# External operation: binary and unary perhaps???

Consider the following examples from which some definitions are derived:

Let us take an element from the set R of real numbers (say, the number 8) and another from the set L of lengths (say, 4m). Multiplication of both elements (8 x 4m) will render as result an element from the set L of lengths, namely, 32m. This constitutes an external binary operation of the first type with regard to the set of real numbers and the set of lengths. However, multiplication of two lengths (e.g. 4m x 6 m) no longer yields a length, but a surface (24m2). In such cases one speaks of an external operation of the second type with regard to the set of lengths.

I am translating the German terms äussere Verknüpfung der ersten Art (or der zweiten Art, depending).However, I have found he expression external binary operation somewhere. It did seem to refer to the second type. Could anyone confirm that? Would the first type be called unary operation?

I also found this comment: an external binary operation is a binary function from K × S to S. This differs from a binary operation in the strict sense in that K need not be S; its elements come from outside.

Does it hold for the other type? If not, where is the difference to so-called internal operation?

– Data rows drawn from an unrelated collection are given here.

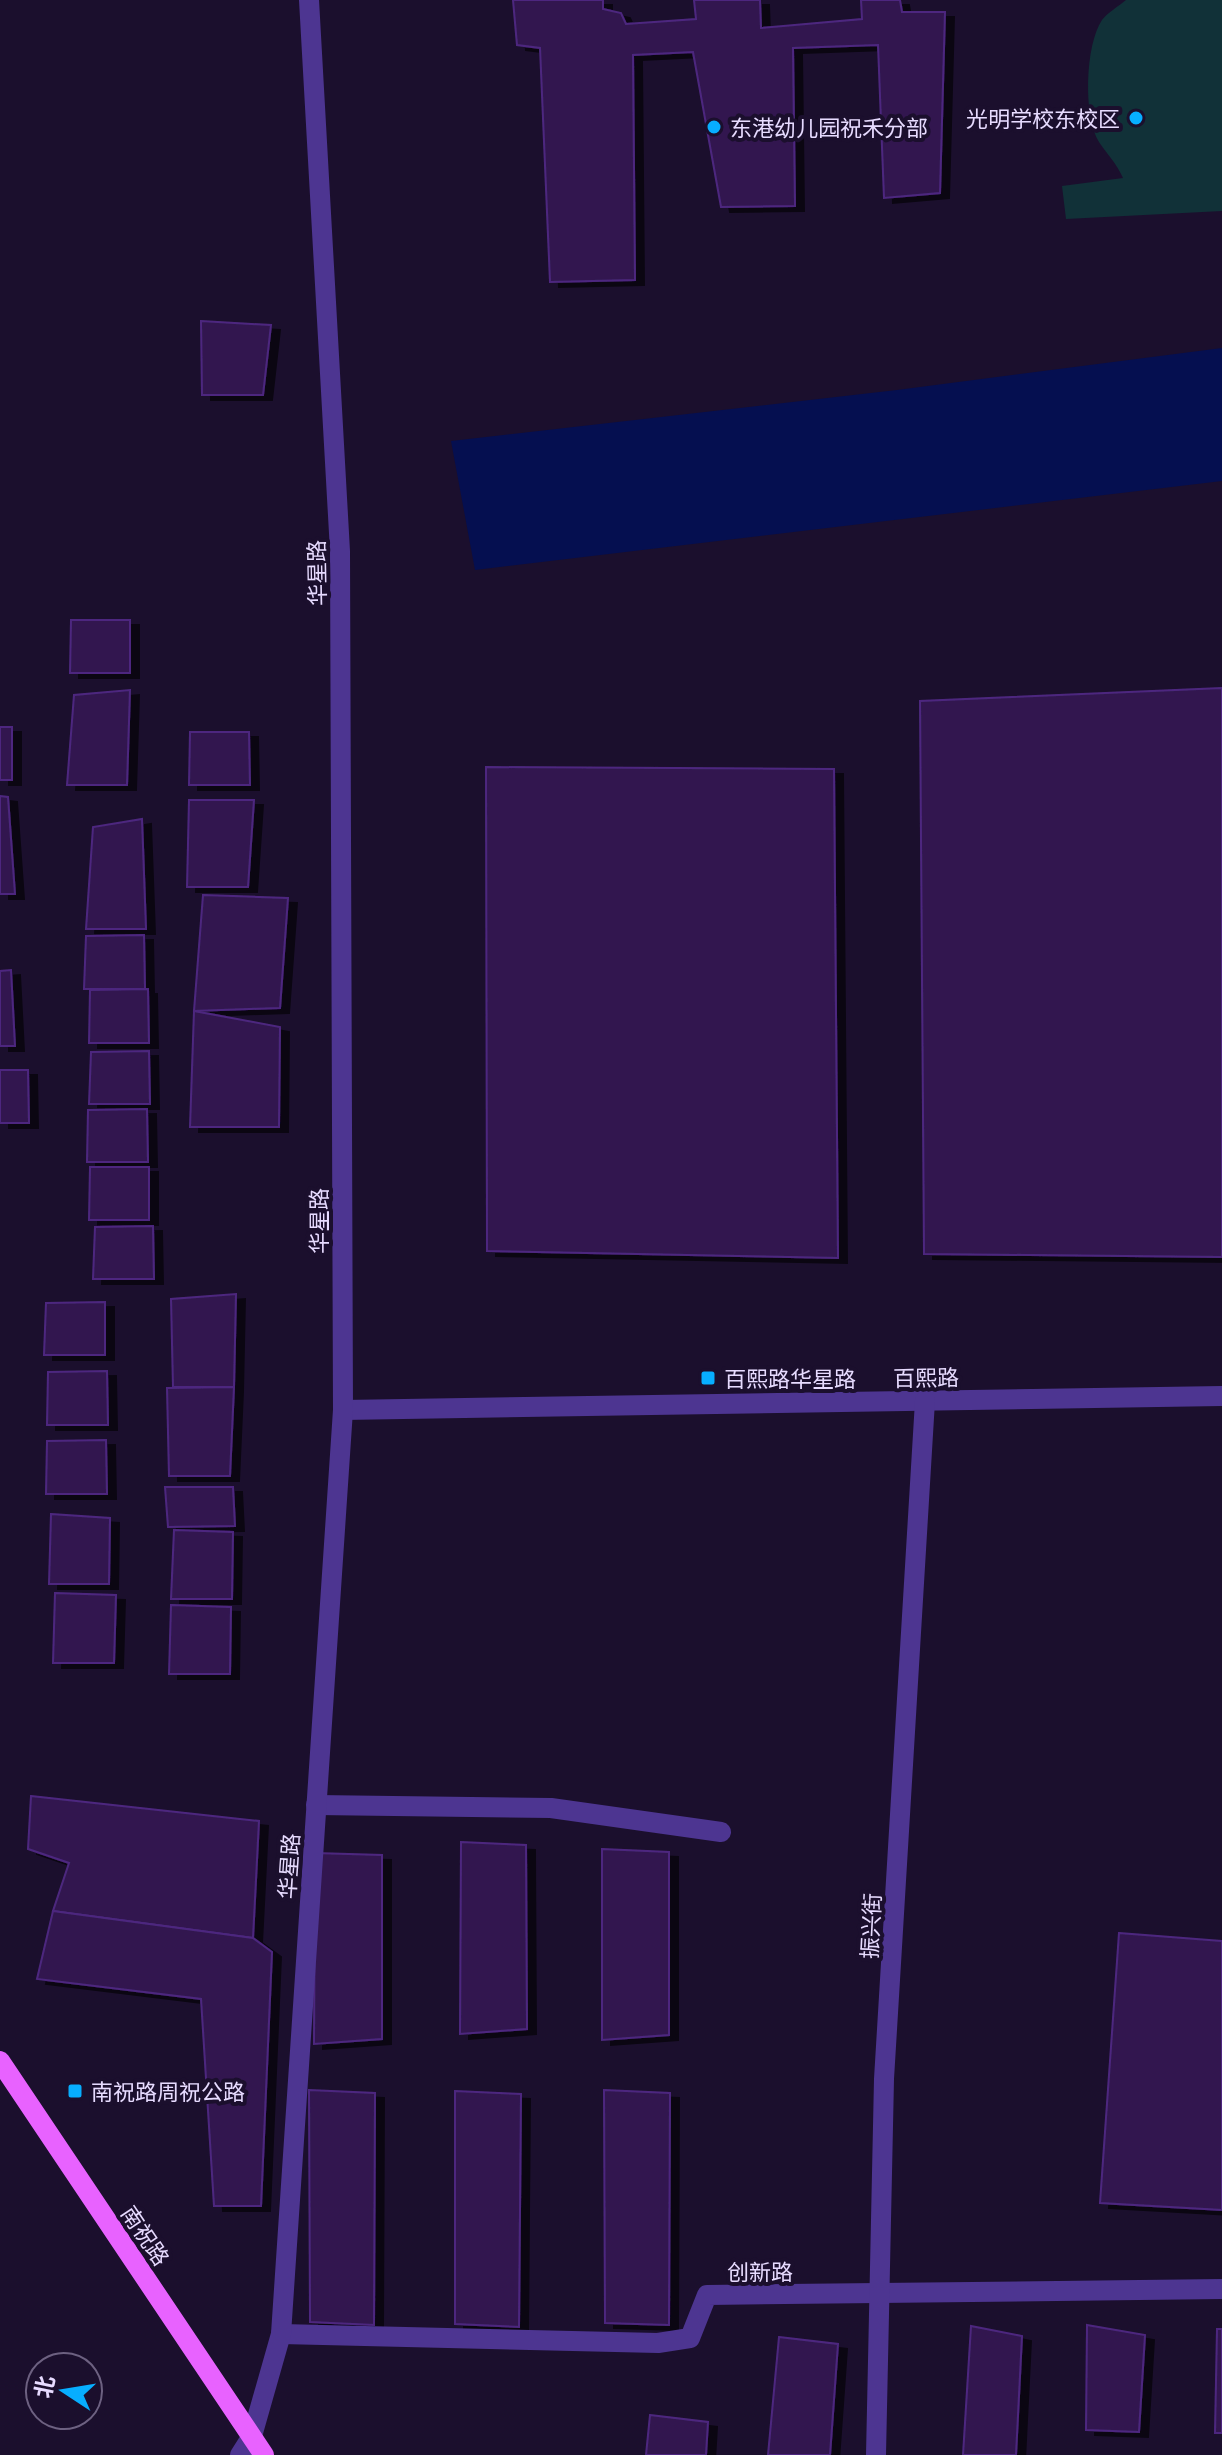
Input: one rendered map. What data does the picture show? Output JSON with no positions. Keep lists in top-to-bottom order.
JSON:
{
  "streets": {
    "main road": ["南祝路"],
    "street": [
      "华星路",
      "百熙路",
      "振兴街",
      "创新路"
    ]
  },
  "crossings": [
    ["华星路", "百熙路"],
    ["华星路", "南祝路"],
    ["华星路", "创新路"],
    ["百熙路", "振兴街"],
    ["振兴街", "创新路"]
  ],
  "places": {
    "other": ["光明学校东校区", "东港幼儿园祝禾分部"],
    "transit": ["百熙路华星路", "南祝路周祝公路"]
  },
  "north": "left"
}
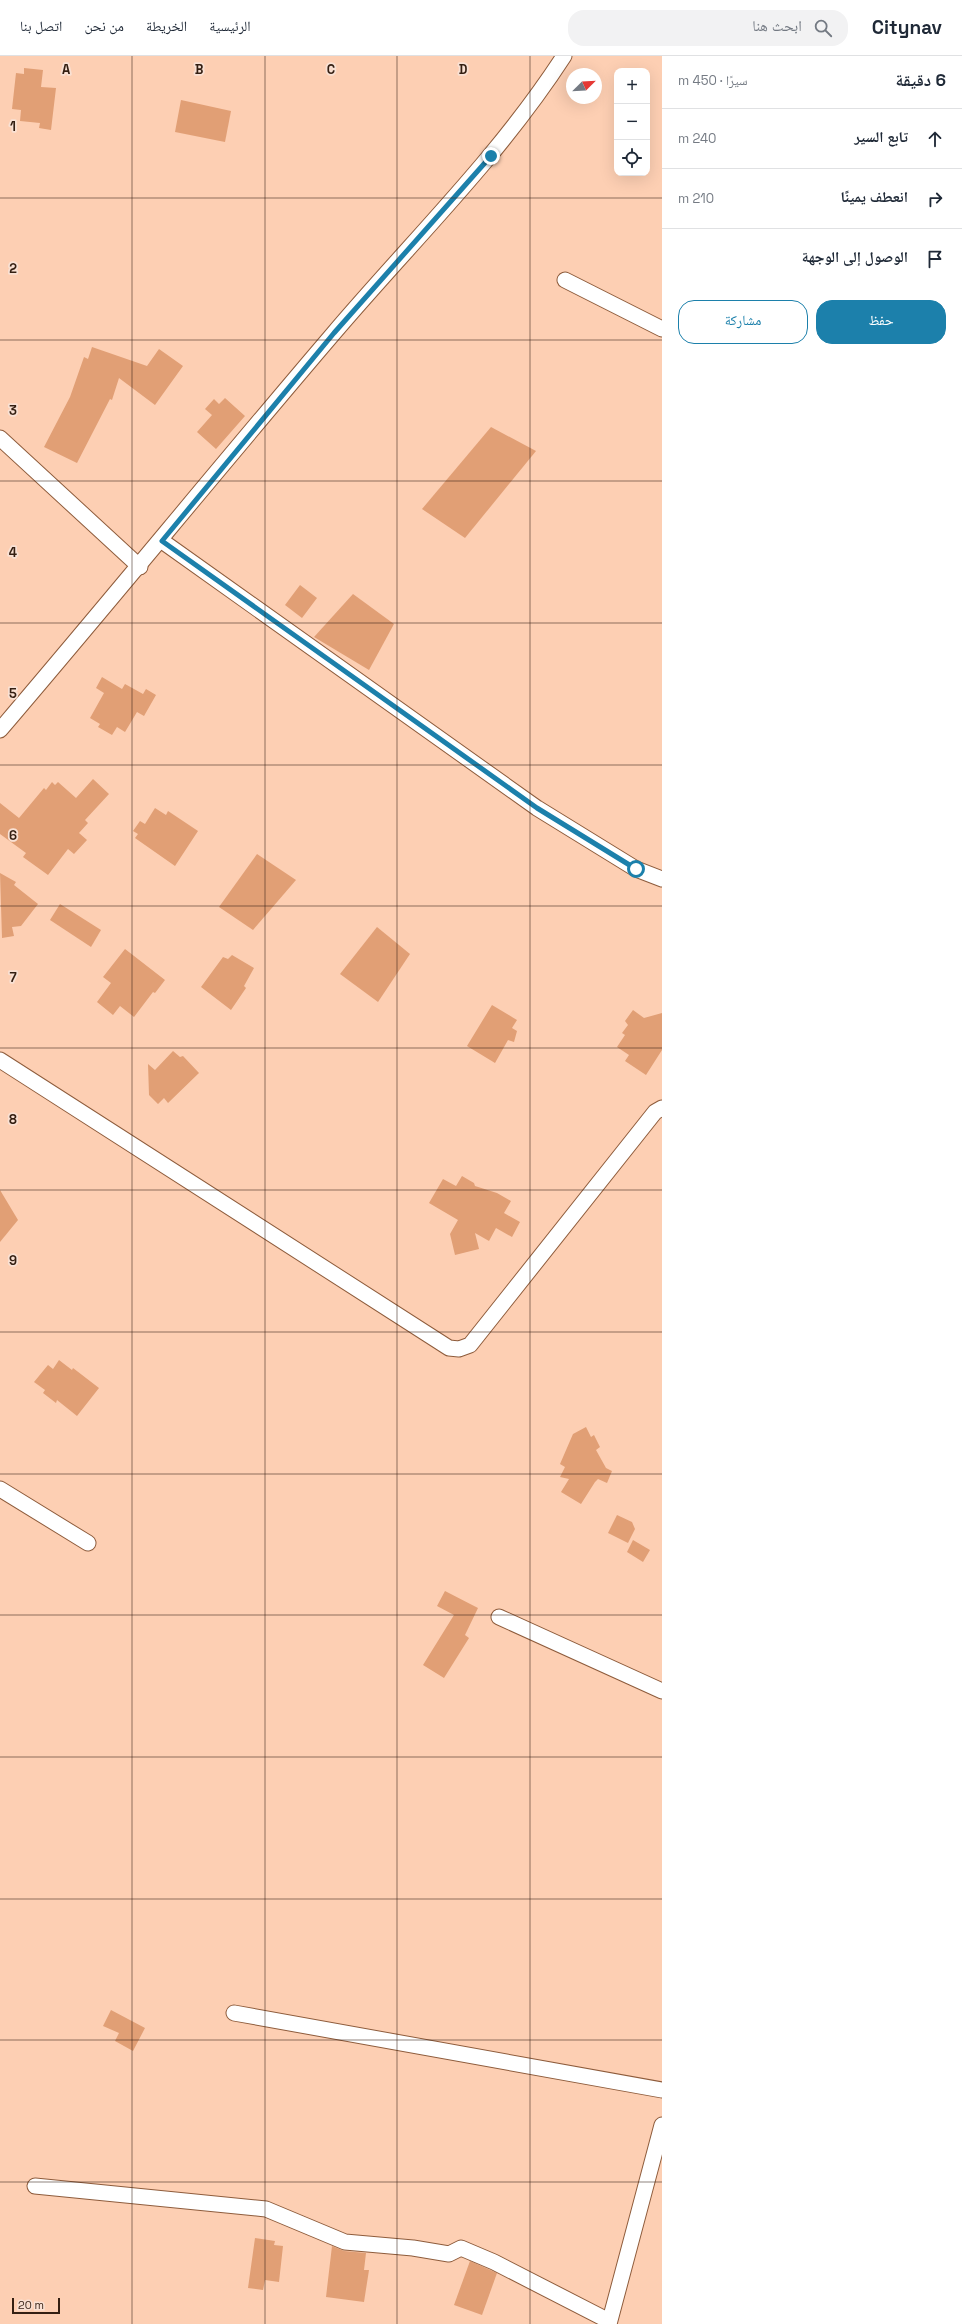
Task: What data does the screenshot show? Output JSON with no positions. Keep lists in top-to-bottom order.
{
  "scale_bar": "20 m",
  "north": "top right",
  "page": {
    "header": "Citynav",
    "search": "ابحث هنا",
    "nav": [
      "الرئيسية",
      "الخريطة",
      "من نحن",
      "اتصل بنا"
    ],
    "heading": ["6 دقيقة", "سيرًا · 450 m"],
    "map_buttons": ["+", "−"],
    "list": [
      ["تابع السير", "240 m"],
      ["انعطف يمينًا", "210 m"],
      "الوصول إلى الوجهة"
    ],
    "buttons": ["حفظ", "مشاركة"],
    "scale": "20 m"
  },
  "grid": {
    "columns": [
      "A",
      "B",
      "C",
      "D"
    ],
    "rows": [
      "1",
      "2",
      "3",
      "4",
      "5",
      "6",
      "7",
      "8",
      "9"
    ]
  }
}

No, the terms unary and binary only refer to the number of arguments taken by an operation. Usually, an operation on a (non-empty) set $A$ is a function $$A^k \to A$$ for some $k \geq 0$. An operation is said to be nullary, unary, or binary if $k$ is $0,1$, or $2$, respectively, and $k$-ary otherwise.
The term external operation is rarely used, although the instance external product is somewhat common. It usually denotes a function $$B \times A \to A$$ for two non-empty sets $A,B$. I've only seen this term used in special contexts, though, like for the product by scalars in a vector space.
On the other hand, functions $$A \times B \to C$$ are rarely called operations. As far as I know, this usually happens when $A,B$, and $C$ are part of a graded ring and the function defines an operation on it, like in the case of the cup product. It is worth noting, though, that in many interesting cases these functions are operators.